A couple of paragraphs in an article titled How Anti-Discrimination Became a Religion, and What It Means for Judaism caught my eye (don't ask me how I happened upon that article - I have absolutely no idea!):
As for those who remain active members of the Jewish community, they will be divided among a large but shrinking cohort of mostly Reform and other religiously liberal Jews; a smaller but vigorous group of modern and centrist Orthodox Jews joined by remnants of the rapidly declining Conservative movement; and a large and rapidly growing group of ḥaredi or “ultra-Orthodox” Jews.
At some point, indeed, this last-named group, whose current rate of per-year population growth stands at an astonishing 5.5-percent, will form a significant element of the public “face” of American Jewry.Before I get to my main point, I first have to point out that even though I'm jewish through ancestry (though non-practicing), ultra-orthodox Jews are as strange and exotic to me as the Amish or Tibetan monks or something like that. For example, if, for some reason, I suddenly decided that I needed to go to some sort of religious service, while my first choice would be a Reform Jewish service, I'd much rather go to, oh, I dunno, let's say a Methodist service or something like that, rather than an ultra-Orthodox Jewish service.
As far as I can tell, the ultra-Orthodox could never really be the "face" or in any way representative of all American Jews. Or, at least, I rather hope not.
But there is that population growth thing to consider. 5.5 percent per year really is astonishing (basically more than doubling every generation and amounts to over 6 children per woman on average) and if maintained, would indeed eclipse the rest of the shrinking American Jewish population in just a handful of generations.
What really caught my attention, though, was how well this real-life scenario potentially fits the population simulations I did a while back:
The simulation is fairly simple. Start with a population of 1,000,000,000 people. There are two types of "genes" in this population. The most common and also dominant gene is the "barren gene" and compels its individual to produce one child on average. Given that it takes two parents to produce a child, if this were the only "gene," the population would halve every generation and mankind would indeed go extinct in only a few hundred years.This very pessimistic simulation shows the population dropping fairly precipitously for 15 to 20 generations until the "fruitfuls" finally become common enough to overwhelm the "barrens" and then the population comes roaring back in 20 to 30 generations.
The second "gene" is the "fruitful gene" and potentially compels its individual to have three children on average. However, since this "gene" is recessive, the individual is only compelled to have three children if he or she has two of these "genes." At the start of the simulation, only five-percent of the genes are of this type. So not only is it recessive, it's also rare. If a double "fruitful" mates with a someone with at least one "barren gene", they split the difference and have two children.
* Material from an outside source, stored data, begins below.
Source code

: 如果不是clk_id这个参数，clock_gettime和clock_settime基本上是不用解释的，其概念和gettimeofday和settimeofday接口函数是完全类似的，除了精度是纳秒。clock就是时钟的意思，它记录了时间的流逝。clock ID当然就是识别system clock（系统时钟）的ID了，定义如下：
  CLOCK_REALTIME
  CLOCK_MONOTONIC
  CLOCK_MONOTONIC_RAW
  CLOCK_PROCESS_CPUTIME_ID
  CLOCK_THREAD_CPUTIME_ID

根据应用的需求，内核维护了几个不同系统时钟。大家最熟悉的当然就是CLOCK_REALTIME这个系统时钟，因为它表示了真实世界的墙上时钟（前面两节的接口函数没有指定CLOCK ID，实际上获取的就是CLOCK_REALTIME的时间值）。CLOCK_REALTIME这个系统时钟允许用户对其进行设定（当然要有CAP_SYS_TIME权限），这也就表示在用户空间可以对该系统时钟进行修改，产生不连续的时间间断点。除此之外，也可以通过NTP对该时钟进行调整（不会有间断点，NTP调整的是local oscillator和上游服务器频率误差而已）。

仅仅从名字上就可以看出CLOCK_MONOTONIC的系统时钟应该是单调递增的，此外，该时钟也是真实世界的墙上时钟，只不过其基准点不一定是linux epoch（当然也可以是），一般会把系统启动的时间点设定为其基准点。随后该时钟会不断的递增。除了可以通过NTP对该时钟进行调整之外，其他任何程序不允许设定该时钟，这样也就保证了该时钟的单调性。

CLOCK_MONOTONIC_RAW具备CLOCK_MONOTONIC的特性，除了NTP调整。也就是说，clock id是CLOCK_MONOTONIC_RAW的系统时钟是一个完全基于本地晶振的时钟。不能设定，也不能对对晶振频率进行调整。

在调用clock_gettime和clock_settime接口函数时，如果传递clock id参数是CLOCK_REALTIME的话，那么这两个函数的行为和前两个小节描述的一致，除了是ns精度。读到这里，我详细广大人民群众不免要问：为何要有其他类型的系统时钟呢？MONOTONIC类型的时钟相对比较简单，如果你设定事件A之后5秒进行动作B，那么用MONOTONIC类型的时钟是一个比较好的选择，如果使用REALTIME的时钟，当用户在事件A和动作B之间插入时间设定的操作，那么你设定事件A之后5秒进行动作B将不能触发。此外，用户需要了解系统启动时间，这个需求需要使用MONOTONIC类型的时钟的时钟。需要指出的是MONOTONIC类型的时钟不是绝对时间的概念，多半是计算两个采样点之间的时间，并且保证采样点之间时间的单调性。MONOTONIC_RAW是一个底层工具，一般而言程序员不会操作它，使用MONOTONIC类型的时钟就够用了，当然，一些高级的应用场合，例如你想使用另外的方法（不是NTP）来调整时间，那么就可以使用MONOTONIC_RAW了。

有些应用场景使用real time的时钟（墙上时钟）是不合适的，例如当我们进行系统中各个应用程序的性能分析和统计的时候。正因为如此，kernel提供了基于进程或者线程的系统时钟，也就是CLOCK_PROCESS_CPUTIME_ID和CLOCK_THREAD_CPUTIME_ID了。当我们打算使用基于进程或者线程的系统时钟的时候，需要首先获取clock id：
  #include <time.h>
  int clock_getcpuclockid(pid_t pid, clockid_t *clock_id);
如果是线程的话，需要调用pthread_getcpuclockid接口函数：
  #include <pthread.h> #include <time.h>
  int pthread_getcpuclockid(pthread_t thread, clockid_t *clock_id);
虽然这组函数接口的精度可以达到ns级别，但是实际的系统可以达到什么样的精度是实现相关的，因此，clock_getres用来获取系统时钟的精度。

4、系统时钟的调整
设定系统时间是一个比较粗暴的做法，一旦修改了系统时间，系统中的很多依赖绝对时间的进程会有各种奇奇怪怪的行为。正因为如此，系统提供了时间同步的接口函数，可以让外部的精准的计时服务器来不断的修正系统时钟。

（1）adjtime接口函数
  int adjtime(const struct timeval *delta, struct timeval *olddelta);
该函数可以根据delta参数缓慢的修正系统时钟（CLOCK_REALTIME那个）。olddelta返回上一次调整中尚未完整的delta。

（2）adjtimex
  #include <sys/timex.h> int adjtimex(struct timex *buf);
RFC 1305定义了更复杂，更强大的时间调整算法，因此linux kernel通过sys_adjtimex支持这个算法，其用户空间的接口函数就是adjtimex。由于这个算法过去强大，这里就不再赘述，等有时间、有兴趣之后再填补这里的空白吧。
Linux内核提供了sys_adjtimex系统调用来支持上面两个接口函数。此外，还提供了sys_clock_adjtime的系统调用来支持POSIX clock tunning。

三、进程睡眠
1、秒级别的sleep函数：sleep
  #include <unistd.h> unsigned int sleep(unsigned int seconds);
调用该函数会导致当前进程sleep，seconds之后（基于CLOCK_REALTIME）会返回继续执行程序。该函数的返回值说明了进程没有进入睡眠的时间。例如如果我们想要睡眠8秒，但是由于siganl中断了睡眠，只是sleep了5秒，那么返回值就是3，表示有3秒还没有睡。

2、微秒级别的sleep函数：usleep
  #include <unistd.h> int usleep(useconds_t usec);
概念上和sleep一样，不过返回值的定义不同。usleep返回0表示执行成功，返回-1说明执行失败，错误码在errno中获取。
Here, in real life, the non-ultra-Orthodox American Jews pretty much follow the "barren" pattern (somewhat more than one child per couple) and the ultra-Orthodox Jews are more than "fruitful" (more than 6 children per couple), at least at the moment. In addition, unlike the simulation where all mating is random making it unlikely for the rare "fruitfuls" to mate with each other until enough "barrens" have died out, the ultra-Orthodox clearly seek each other out at a far greater rate than would occur in random mating.
That's why when some folks get to hand-wringing about falling birthrates, I'm far from concerned. Some group will always be happy to go forth and multiply and be there to inherit the earth.